Search code examples
indexinglookuppython-polars

What is the fastest way to do "indexed" look-ups in Polars?


I am working with large polars dataframes which are fully loaded in memory. Each row is uniquely indexed by columns entityId (Int64) and entryDate (date).

I know poalars does not have indexes, but I still need to do ad-hoc look-ups of data against these tables, and it is frequent enough that it's taking a non-trivial % of my application's runtime.

Currently I am finding these rows by using .filter

def locate(df, entityId, entryDate)->pl.DataFrame:
    return df.filter(pl.col('entityId')==entityId).filter(pl.col('entryDate') == entryDate)

This is fairly fast, but it still takes 50 to 100ms to look up a row.

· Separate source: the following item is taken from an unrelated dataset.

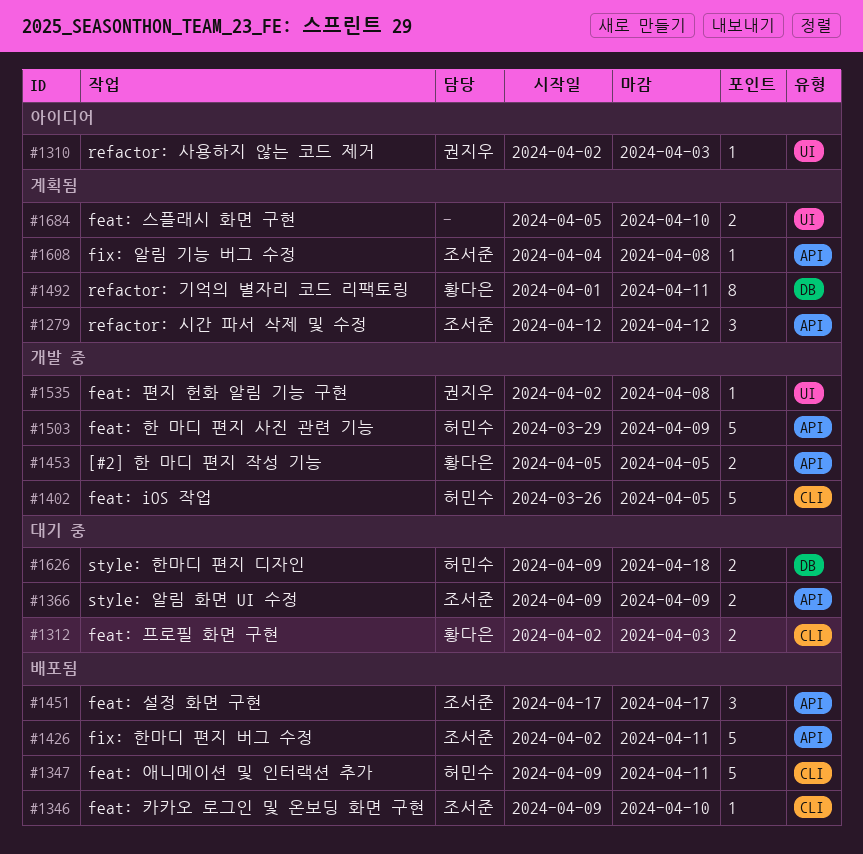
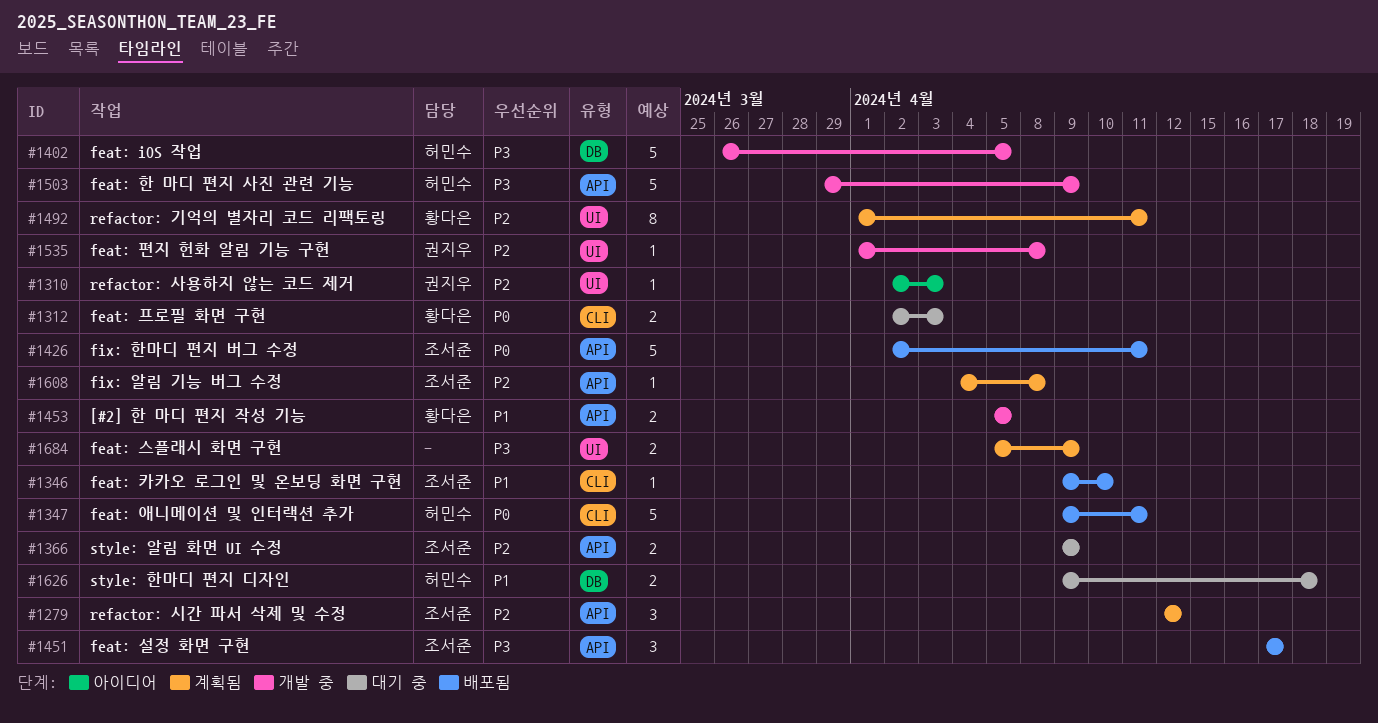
#1402, label: CLI -> DB
#1492, label: DB -> UI
#1535, start: Apr 2 -> Apr 1
#1684, due: Apr 10 -> Apr 9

Are there any optimizations I'm missing?

Some things I tried:

  1. using .lazy / .collect (no change)
  2. sorting by entityId (no change)

I'm on polars 0.17.12


Solution

  • I'm going to start with

    size=1000000
    df=pl.DataFrame({'entityId':np.random.randint(0,200,size=size),
                    'entryDate':[datetime(2022,1,1).date() + timedelta(days=int(np.random.randint(1,200,1)[0])) for _ in range(size)],
                    'blah':np.random.random(size=size)})
    
    %%timeit
    df.filter(pl.col('entityId')==34).filter(pl.col('entryDate')==datetime(2022,2,16).date())
    
    1.45 ms ± 14 µs per loop
    

    That's the benchmark.

    The first improvement you can make is to combine your filters instead of chaining them...

    %%timeit
    df.filter((pl.col('entityId')==34) & (pl.col('entryDate')==datetime(2022,2,16).date()))
    
    996 µs ± 16.6 µs per loop
    

    Now let's try to sort the columns...

    df=df.sort(['entityId', 'entryDate'])
    

    After sorting...

    %%timeit
    df.filter(pl.col('entityId')==34).filter(pl.col('entryDate')==datetime(2022,2,16).date())
    
    1.33 ms ± 23.7 µs per loop
    

    barely an improvement over the initial 1.45ms

    %%timeit
    df.filter((pl.col('entityId')==34) & (pl.col('entryDate')==datetime(2022,2,16).date()))
    
    1.04 ms ± 35.5 µs per loop
    

    not sure why that took longer on average although they overlap in 1 std dev so basically the same.

    now let's try making a struct column out of the two columns which we'll call INDEX

    df=df.select(pl.struct(['entityId', 'entryDate']).alias('INDEX'), pl.exclude(['entityId', 'entryDate'])).sort('INDEX')
    
    
    %%timeit
    df.filter((pl.col('INDEX').struct.field('entityId')==34) & (pl.col('INDEX').struct.field('entryDate')==datetime(2022,2,16).date()))
    946 µs ± 18.4 µs per loop
    

    That's a slight improvement.

    Let's try partitioning the df by entityId

    dfdicts=df.unnest('INDEX').partition_by('entityId',as_dict=True)
    
    %%timeit
    dfdicts[34].filter(pl.col('entryDate')==datetime(2022,2,16).date())
    
    445 µs ± 6.51 µs per loop
    

    That's a big improvement!! Let's try partitioning the other way

    dfdicts2=df.unnest('INDEX').partition_by('entryDate',as_dict=True)
    
    %%timeit
    dfdicts2[datetime(2022,2,16).date()].filter(pl.col('entityId')==34)
    
    382 µs ± 7.23 µs per loop
    

    The search_sorted trick only works when you want to get a single row and in my random data it's been returning multiple rows. However if you're only looking to get a single row you could do

    %%timeit
    startrow=dfdicts2[datetime(2022,2,16).date()].get_column('entityId').search_sorted(34, side='left')
    dfdicts2[datetime(2022,2,16).date()].slice(startrow, 1)
    
    333 µs ± 8.31 µs per loop
    

    There's a slight improvement in the search_sorted trick against the regular filter but not as big as here

    I'm guessing that since that answer was posted that filter was made to be much more efficient so that's one reason why there's not much of an improvement. In this case the improvement might just be because it's only returning one row.

    TL;DR

    If you've got enough memory then partition by one of the columns, try both since the size will matter on which will give better performance. The search_sorted trick will only work on numbers, not dates, so it'll only be available if you partition by the date field. If you don't have the memory for the partition_by then combining your columns into a sorted struct plus keeping both filter expressions in one call to filter then that should be the next best. You can easily unnest('INDEX') to get the original shape back.

    As an aside If you can refactor whatever you're doing downstream into a groupby.agg and/or join then that would probably be much better in particular because of parallelization.